╭─ Extract provided

- Japanese arcade flyer
- Developers: Jaleco (arcade) Tose (Famicom)
- Publishers: JP: Jaleco; NA: Magic Electronics;
- Platforms: Arcade, Famicom
- Release: Arcade JP: April 1985; NA: 1985; EU: June 1985; Famicom JP: July 9, 1985;
- Genre: Scrolling shooter
- Modes: Single-player, multiplayer

= Field Combat =

1985 video game

 is a 1985 vertically scrolling shooter video game developed and published by Jaleco for arcades. In Field Combat, the player fights as a commanding officer in a futuristic battlefield. It was ported to the Famicom by Tose, which was later re-released for the Wii's Virtual Console in 2007. A sequel, Field Combat DX, was released for Japanese mobile phones in 2004.

==Gameplay==
The object of the game is to make it all the way to the end of the battlefield using the Genesis, a warship that can fire off missiles. While the player controls the blue forces, the player must defeat the red forces without dying in the process by either avoiding or shooting helicopters, infantrymen, and tanks. An interesting characteristic of the game is that it is possible to ask for reinforcements from an army, which the player possesses, by pressing both the A and B buttons at the same time. The player can also use their special weapon to "absorb" the enemies and add them to their army. There is also an enemy UFO like spaceship that, when in battlefield, attempts to grab and escape with a player friendly unit (if there is any on the battlefield). It will also engage into air-to-air battle with a friendly helicopter (if there is any).

╰─
╭─ Stored data

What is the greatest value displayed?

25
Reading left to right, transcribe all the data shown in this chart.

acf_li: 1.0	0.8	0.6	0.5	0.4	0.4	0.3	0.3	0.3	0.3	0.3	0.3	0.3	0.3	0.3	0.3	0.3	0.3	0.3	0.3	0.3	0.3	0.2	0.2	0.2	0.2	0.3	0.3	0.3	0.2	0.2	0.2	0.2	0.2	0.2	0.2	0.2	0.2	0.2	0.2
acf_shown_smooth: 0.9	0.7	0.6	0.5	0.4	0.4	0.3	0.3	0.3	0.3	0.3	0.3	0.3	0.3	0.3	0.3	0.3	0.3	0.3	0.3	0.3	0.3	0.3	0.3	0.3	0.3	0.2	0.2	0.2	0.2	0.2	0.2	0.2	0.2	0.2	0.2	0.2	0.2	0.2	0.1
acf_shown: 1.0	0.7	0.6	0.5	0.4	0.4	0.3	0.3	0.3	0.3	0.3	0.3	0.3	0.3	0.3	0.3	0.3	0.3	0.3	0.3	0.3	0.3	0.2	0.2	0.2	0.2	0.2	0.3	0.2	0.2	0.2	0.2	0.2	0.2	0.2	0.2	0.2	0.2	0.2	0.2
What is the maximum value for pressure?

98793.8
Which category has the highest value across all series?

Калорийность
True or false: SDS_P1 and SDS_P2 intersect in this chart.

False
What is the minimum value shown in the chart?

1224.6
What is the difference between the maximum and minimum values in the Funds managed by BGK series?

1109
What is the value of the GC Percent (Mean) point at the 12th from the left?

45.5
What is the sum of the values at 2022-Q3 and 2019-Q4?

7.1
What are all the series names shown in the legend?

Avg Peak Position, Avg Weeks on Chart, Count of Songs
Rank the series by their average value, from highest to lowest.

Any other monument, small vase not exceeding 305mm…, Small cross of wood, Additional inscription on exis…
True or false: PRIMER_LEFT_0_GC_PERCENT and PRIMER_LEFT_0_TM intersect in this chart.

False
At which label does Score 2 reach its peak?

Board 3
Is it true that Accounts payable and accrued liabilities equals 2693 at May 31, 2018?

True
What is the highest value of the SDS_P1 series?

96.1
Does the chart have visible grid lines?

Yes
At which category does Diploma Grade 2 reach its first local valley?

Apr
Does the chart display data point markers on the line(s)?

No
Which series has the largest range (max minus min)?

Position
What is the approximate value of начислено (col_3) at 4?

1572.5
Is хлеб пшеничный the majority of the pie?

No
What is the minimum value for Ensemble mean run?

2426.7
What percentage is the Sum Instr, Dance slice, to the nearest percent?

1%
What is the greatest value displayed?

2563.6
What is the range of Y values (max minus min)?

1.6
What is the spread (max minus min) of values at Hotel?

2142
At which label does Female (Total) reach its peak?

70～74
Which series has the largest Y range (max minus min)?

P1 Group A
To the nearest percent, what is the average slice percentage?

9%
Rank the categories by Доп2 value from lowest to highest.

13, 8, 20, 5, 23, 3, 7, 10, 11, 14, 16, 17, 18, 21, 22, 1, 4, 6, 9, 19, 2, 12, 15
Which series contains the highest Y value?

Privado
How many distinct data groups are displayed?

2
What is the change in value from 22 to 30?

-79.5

╰─

## Assignment 1:
Answer these questions about the Field Combat article, one line each:
(a) Which company ported the game to the Famicom?
(b) What is the name of the warship the player uses?
(c) Which two buttons are pressed together to call for reinforcements?
## Assignment 2:
Write what comes next in the Field Combat article, beginning after its last sentence.

## Expected answer 1:
(a) Tose
(b) The Genesis
(c) The A and B buttons

## Expected answer 2:
The game used classical music such as Richard Wagner's Ride of the Valkyries as its background music.

== Reception ==
In Japan, Game Machine listed Field Combat on their April 15, 1985 issue as being the ninth most-successful table arcade unit of the month.

Computer Gamer reviewed the arcade game, noting the gameplay is similar to Taito's Front Line (1982) from several years earlier and stating it is "quite good but very difficult to get the initial hang of".